I should give people the benefit of the doubt. They don’t know the reasons why my husband and I don’t drink. I’m sure they’ve formed an opinion (as people tend to do) about a reason why in their own minds. Typically, if you don’t give someone a reason or the whole story, they’ll fabricate one in their own minds anyway.
But when I say I don’t drink and I haven’t drank in 3 years, all of the following are NOT appropriate things to say in response to that:
“Oh really? Not even a glass of wine?”
Nope, not even one glass of wine. Because I can’t just drink one glass of wine. One glass of wine turns into 3 bottles of wine later I’m passed out drunk on my couch sleeping in my own urine because I have the world’s tiniest bladder and always peed wherever I was when I passed out drunk. (Charming…I know!)
“Just let me get you a mocktail.”
No, I don’t want something that tastes exactly like a margarita without the tequila. I don’t want a rum free pina colada. I don’t want a jack and coke without the jack. All this does is remind me I’m not drinking and what used to happen when I would drink. Thanks anyway.
“You know they have that sparkling apple juice and alcohol-removed wine!!”
Thanks, but again it doesn’t work that way. I don’t need to imagine I’m drinking something that isn’t really there.

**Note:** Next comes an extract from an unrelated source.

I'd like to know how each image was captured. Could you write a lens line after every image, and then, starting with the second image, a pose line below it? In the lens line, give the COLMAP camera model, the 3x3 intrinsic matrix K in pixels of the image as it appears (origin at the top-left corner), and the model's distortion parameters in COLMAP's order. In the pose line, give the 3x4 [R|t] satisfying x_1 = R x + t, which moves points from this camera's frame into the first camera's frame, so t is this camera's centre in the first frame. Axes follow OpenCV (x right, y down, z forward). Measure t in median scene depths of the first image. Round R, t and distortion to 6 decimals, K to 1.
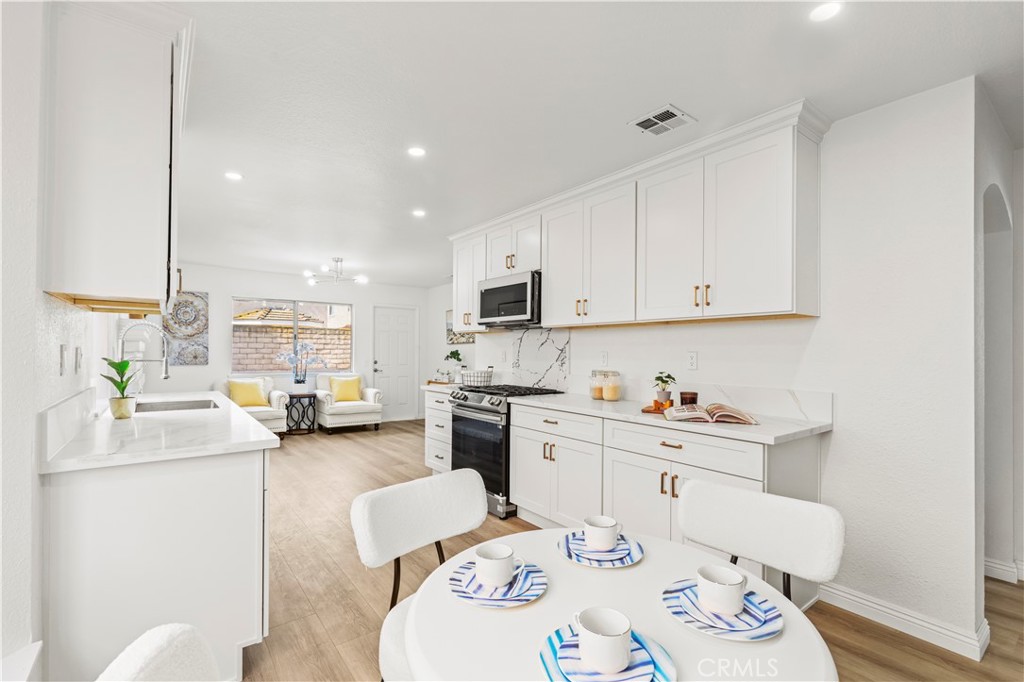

Let me explain to those who don’t have a drinking problem, alcohol is alcohol. There is no category that exempts a wine cooler from being placed on the same shelf as everclear. They’re both alcohol. It’s like comparing smoking pot to shooting heroine. Smoking pot is more accepted and even legal in some states, but it’s still a drug. Shooting heroine is probably frowned upon more than smoking pot, but they’re both drugs. Not just the one that has a bigger impact on your mind and body.
So I’m sorry if I say No to a beer at the tailgate or a glass of wine at your paint party.
I used to not go to any of these events anyway because I didn’t want you asking questions of why I don’t drink in the first place.